# Help! Need an idea fast! nitrite



## Splak (May 1, 2013)

Hey everyone, I have a bit of a problem here. 

To start(problem): My CRS and my red cherry tank have a planaria infestation(NOT FROM OVER FEEDING!). I ordered some no planaria online and it should be here in 4 days. 

All my levels in my tanks are fine: 
0 ammonia
0 nitrite 
20ish nitrate
6.6 PH

So ever since I got this planaria from petsmart crypt plants, I have noticed I am losing the odd shrimp every couple of days.

so, my assumption is that the shrimp walk over a planaria, it latches on and feeds on him well he is alive!! I cringe thinking about it!


What I have done is took my 10 gallon BN fry grow out tank and moved them into a 30gal with their parents. 
Lastnight I threw in a 8.8lb bag of Fluval Shrimp Substrate, some dwarf sag, moss ball and java moss. 

I tested this morning and everything seems fine, but I have .25-.50 nitrite levels.

PH lowered from 7.2 to 6.4-6.6, 0 ammonia and 20 nitrate.

▶ Supplied information
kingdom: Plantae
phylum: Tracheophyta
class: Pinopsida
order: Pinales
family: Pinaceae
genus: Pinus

* * *

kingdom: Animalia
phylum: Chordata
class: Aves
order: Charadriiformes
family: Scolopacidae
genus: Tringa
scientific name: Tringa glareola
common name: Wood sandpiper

* * *

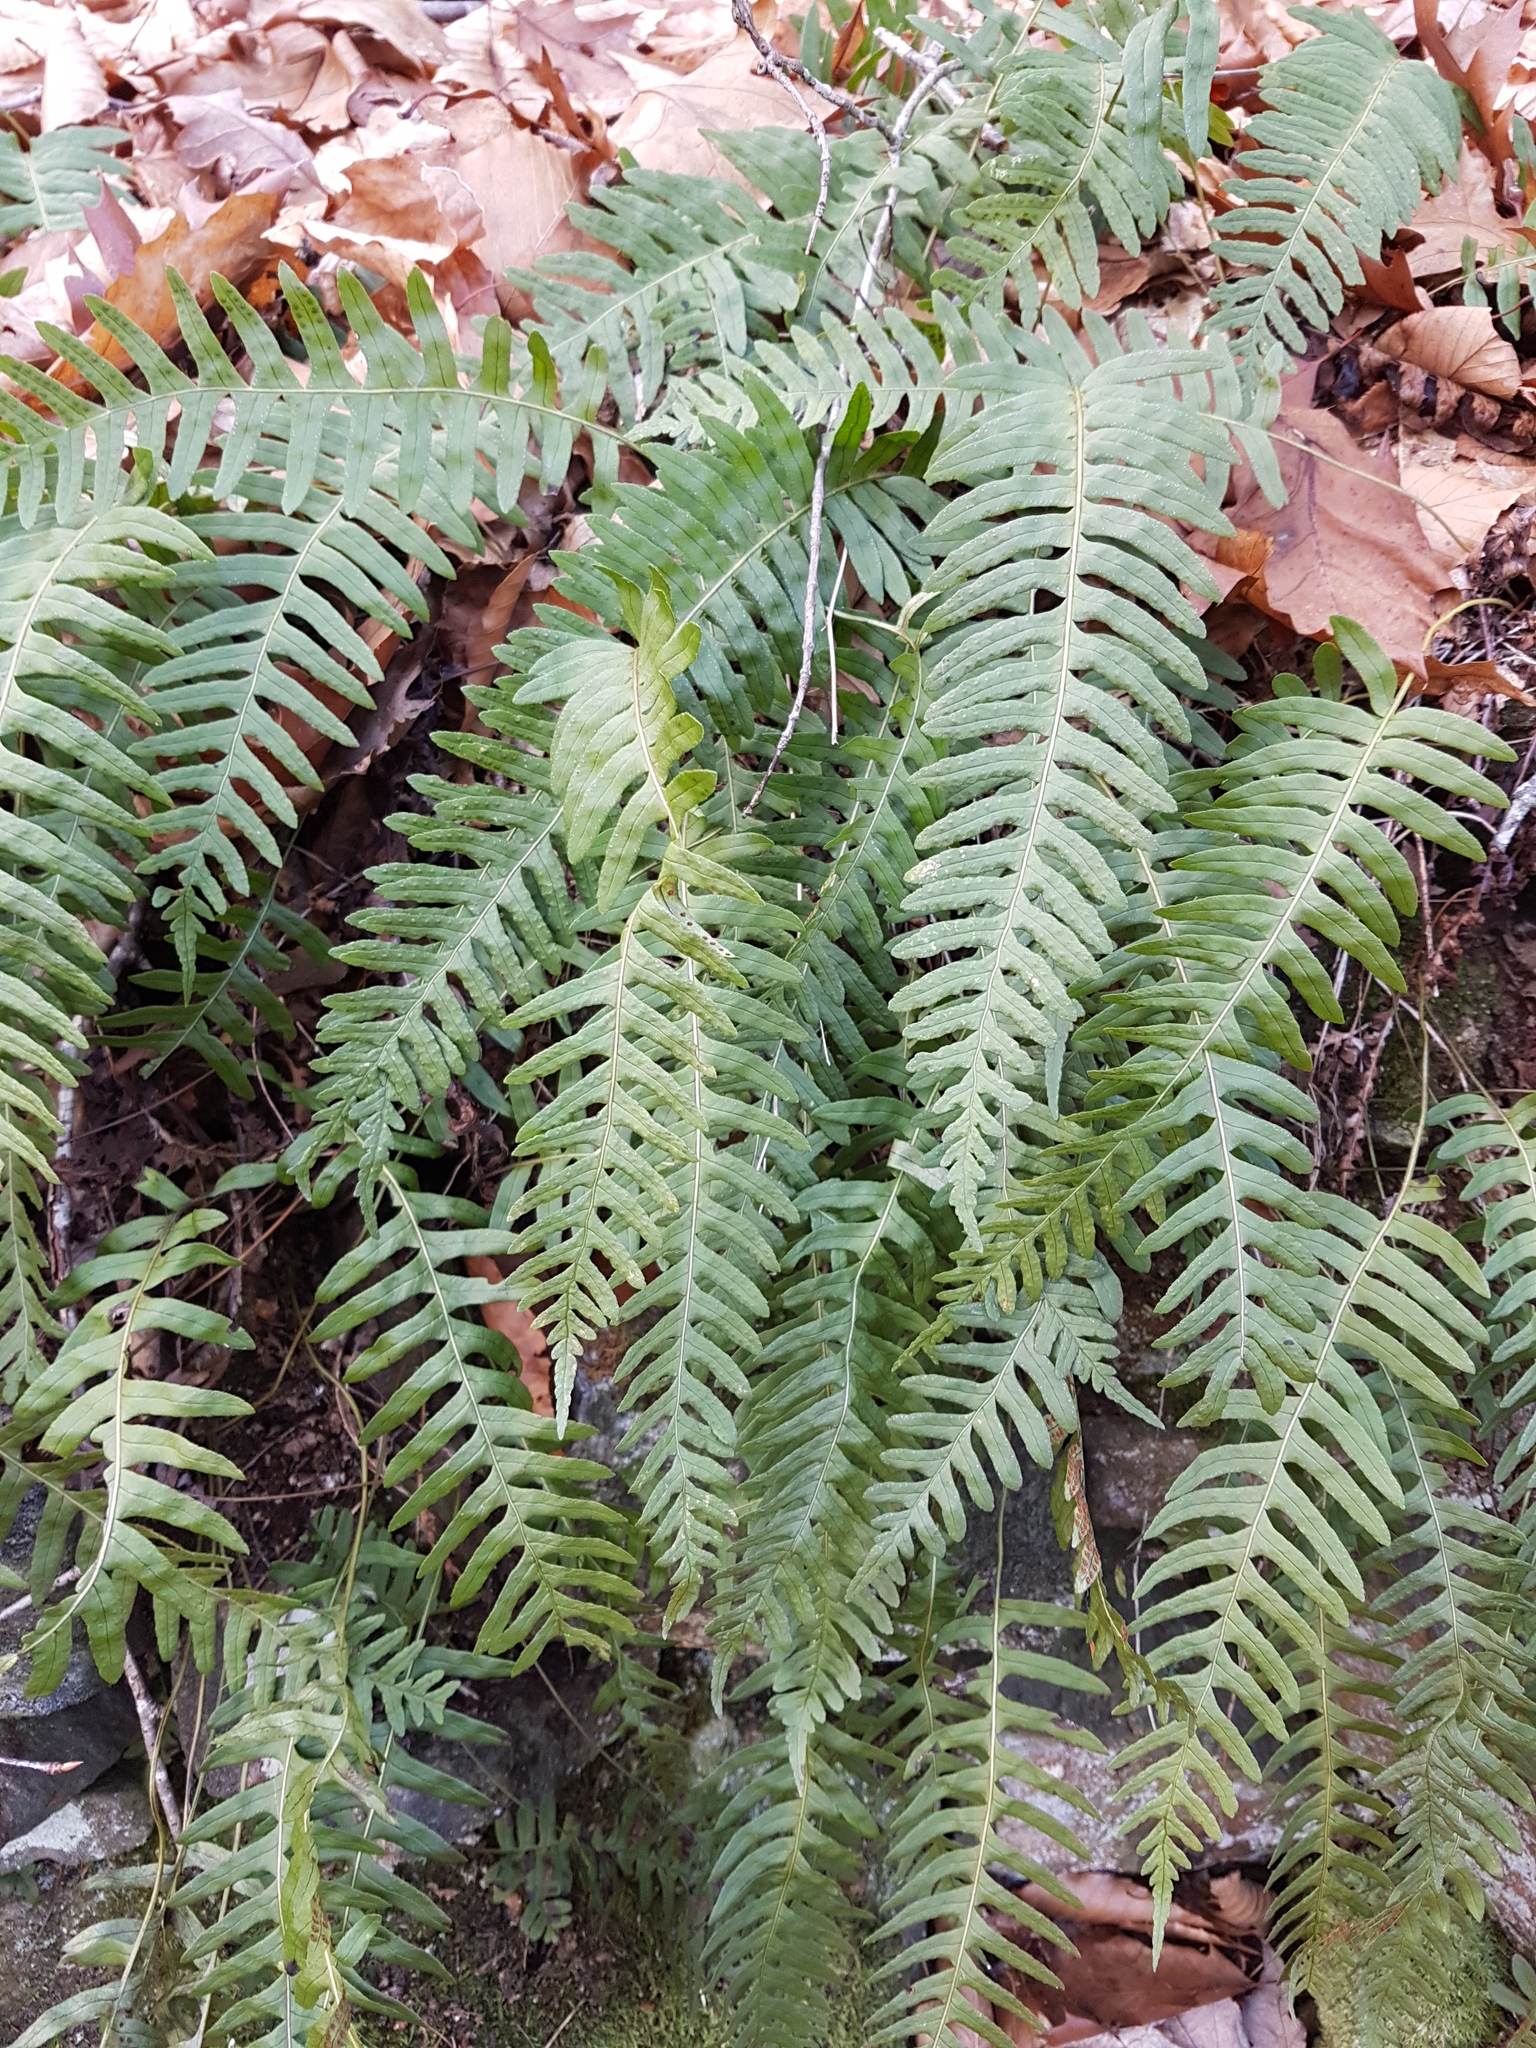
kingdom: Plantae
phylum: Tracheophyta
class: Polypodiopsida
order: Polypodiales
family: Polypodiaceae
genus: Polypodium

▶ Task instructions
Please reproduce the planaria post above word for word, starting at the words "so, my assumption" and stopping after "and 20 nitrate.".

▶ Solution for this task
so, my assumption is that the shrimp walk over a planaria, it latches on and feeds on him well he is alive!! I cringe thinking about it!


What I have done is took my 10 gallon BN fry grow out tank and moved them into a 30gal with their parents. 
Lastnight I threw in a 8.8lb bag of Fluval Shrimp Substrate, some dwarf sag, moss ball and java moss. 

I tested this morning and everything seems fine, but I have .25-.50 nitrite levels.

PH lowered from 7.2 to 6.4-6.6, 0 ammonia and 20 nitrate.